O país assistiu incrédulo ao relatório da EY sobre os créditos concedidos pela CGD. Mesmo sabendo-se que a actividade bancária envolve necessariamente riscos, os números resultantes das imparidades da CGD são aterradores.

O estudo inerente ao risco de cada operação de crédito é ainda mais aprofundado quando os montantes são elevados. É comum até muitos bancos terem uma política de redução de risco e nem sequer concederem créditos acima de determinados montantes, a partir dos quais passa a ser necessária a constituição dum sindicato bancário. É, pois, extraordinariamente difícil de entender a concessão de crédito de elevados montantes sem garantias reais ou sem garantias que não protejam devidamente o credor que, neste caso, é o Estado, ou seja, todos nós.

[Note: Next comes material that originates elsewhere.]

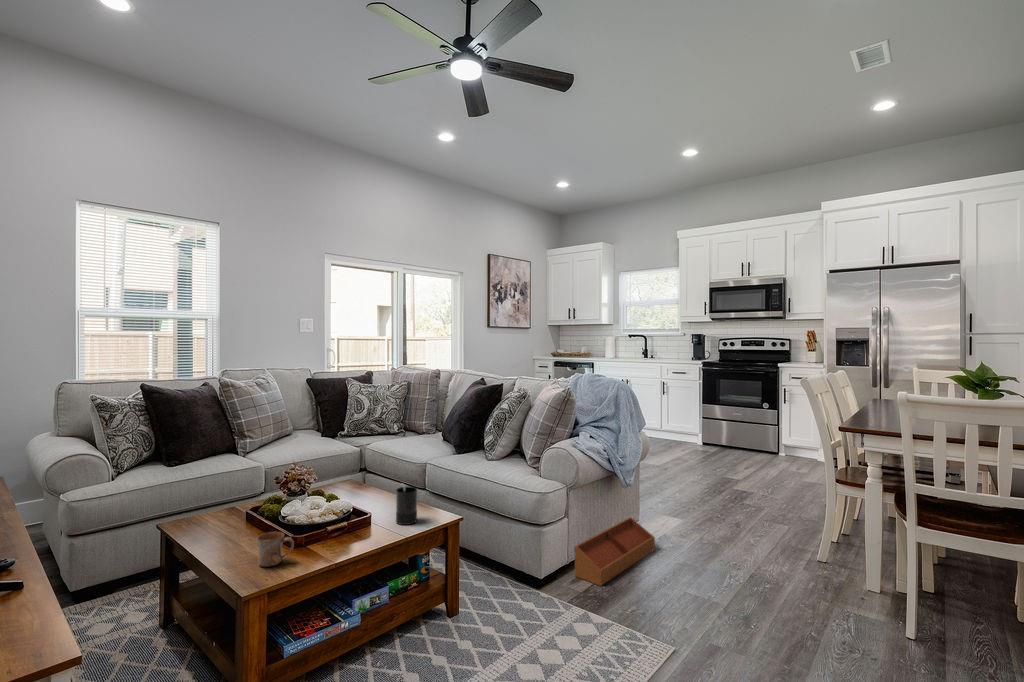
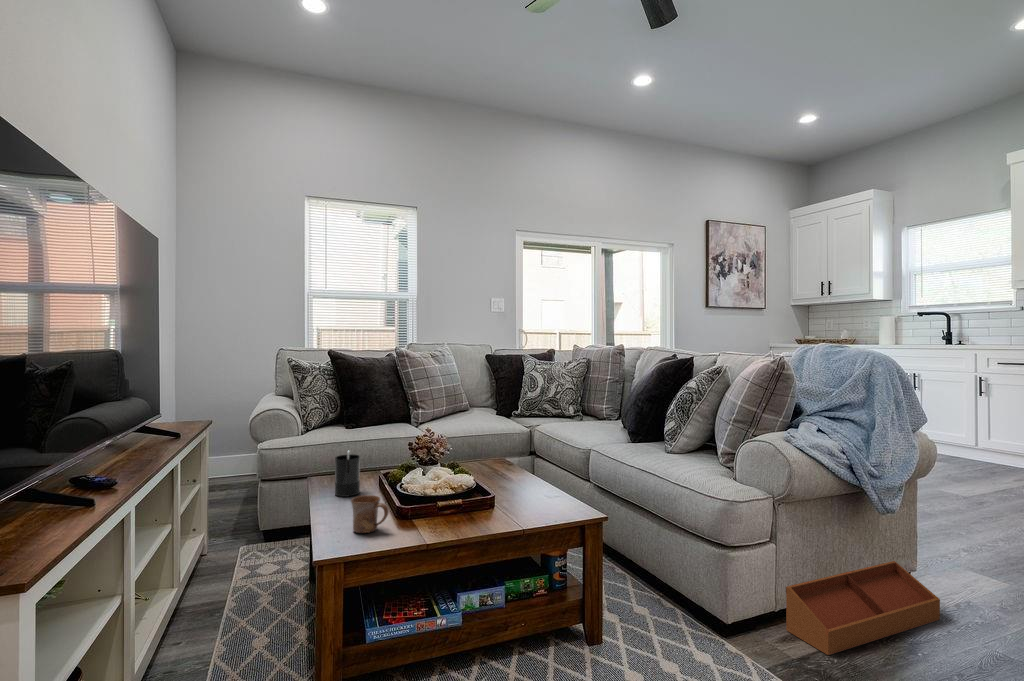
candle: present [396,486,417,525] -> present [335,451,360,497]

Este caso só é notícia porque, aparentemente, os créditos auditados pela EY foram concedidos sem as devidas garantias e hoje a CGD nada tem para executar ou o que existe não cobre quase nada.

O normal, no caso de incumprimento, é o credor executar as garantias e encerrar, desta forma, a questão. Sendo o Estado o accionista da CGD, ainda mais difícil é compreender a aludida concessão de crédito. Quando se esperava ponderação, parcimónia e uma cuidadosa análise de risco, afinal descobre-se que muitos dos créditos foram concedidos contra a decisão técnica da Direcção de Risco.

Como foi possível? Com que propósito as administrações da CGD foram contra a Direcção de Risco? Convém recordar que a CGD não é um banco incompetente, dado que sempre foi reconhecida, no meio, como um banco conservador e prudente.

Recorde-se que durante os anos em que a Euribor superou os 4%, muitos dos clientes particulares da CGD entraram em incumprimento e a CGD, via DRC (Direcção de Recuperação de Crédito) esmagou-os, alterando (duplicando, triplicando ou pior) os spreads aquando da inevitável renegociação, dado que o passo seguinte seria a execução. Não se percebe, portanto, onde está a acção da DRC nos casos descritos pela auditoria da EY. O que é que foi feito, durante anos, para recuperar estes créditos ruinosos, para além de mansidão e letargia?

Sendo a CGD um banco público, todos os portugueses que pagam impostos têm algo a ver com o assunto. Logo, têm o direito de fazer perguntas. Quem paga, seja impostos ou outra coisa qualquer, tem o direito de questionar e de se indignar com a utilização desses recursos financeiros. O dinheiro público, seja do IVA, do IRC ou devido a quaisquer outros impostos ou fontes, não conhece divisões ou circunscrições. É tudo dinheiro público seja qual for a fonte.

Há, actualmente, um enorme rigor nas Finanças Públicas visível nas cativações e na inamovível posição, do Governo, de travagem a todo e qualquer aumento da despesa, seja com aumentos salariais da Função Pública, seja com a redução de impostos que continuam em máximos desde a troika. Mais uma vez, este rigor orçamental não está presente no que diz respeito à CGD.

Os portugueses não toleram mais esta bipolarização de comportamentos. Nuns casos, tudo é controlado e há um upper bound orçamental que não pode ser atingido. Noutras situações, o mesmo Estado apresenta-se bipolar e com um laxismo indescritível deixa esvair, tranquilamente, milhares de milhões de euros, como acontece no caso em apreço. Já percebemos que o tema é incómodo.

Temos, portanto, um Estado forte e implacável para as facturas das cabeleireiras e das oficinas de automóveis ou para aumentos salariais da Função Pública e um Estado cobarde no caso dos grandes créditos da CGD. Registam-se, tranquilamente, os incumprimentos e as subsequentes imparidades, o contribuinte paga e a fórmula repete-se ad nauseam.

O alcance deste problema é ainda mais complexo, dado que assistimos aqui ao aparecimento de “neoplasias” que vão progressivamente “metastizando” o Estado. Fica a ideia que tudo funciona até um determinado montante e a partir daí o Estado acobarda-se e deixa escapar milhares de milhões de euros. Não se percebe e muito menos se compreende o estado bipolar do Estado perante o mesmíssimo dinheiro público.

A Comissão Parlamentar de Inquérito à CGD tem, pois, um papel crucial no apuramento de responsabilidades, mas tal não chega. Hoje, a verdade já não chega. É preciso chegar à consequência. É imprescindível chegar à consequência. Há que punir todos os responsáveis e recuperar tudo o que for possível. Afinal, os portugueses já sabem o que acontece a quem ataca um banco por fora. E a quem ataca um banco, por dentro, acontece o quê?

O autor escreve de acordo com a antiga ortografia.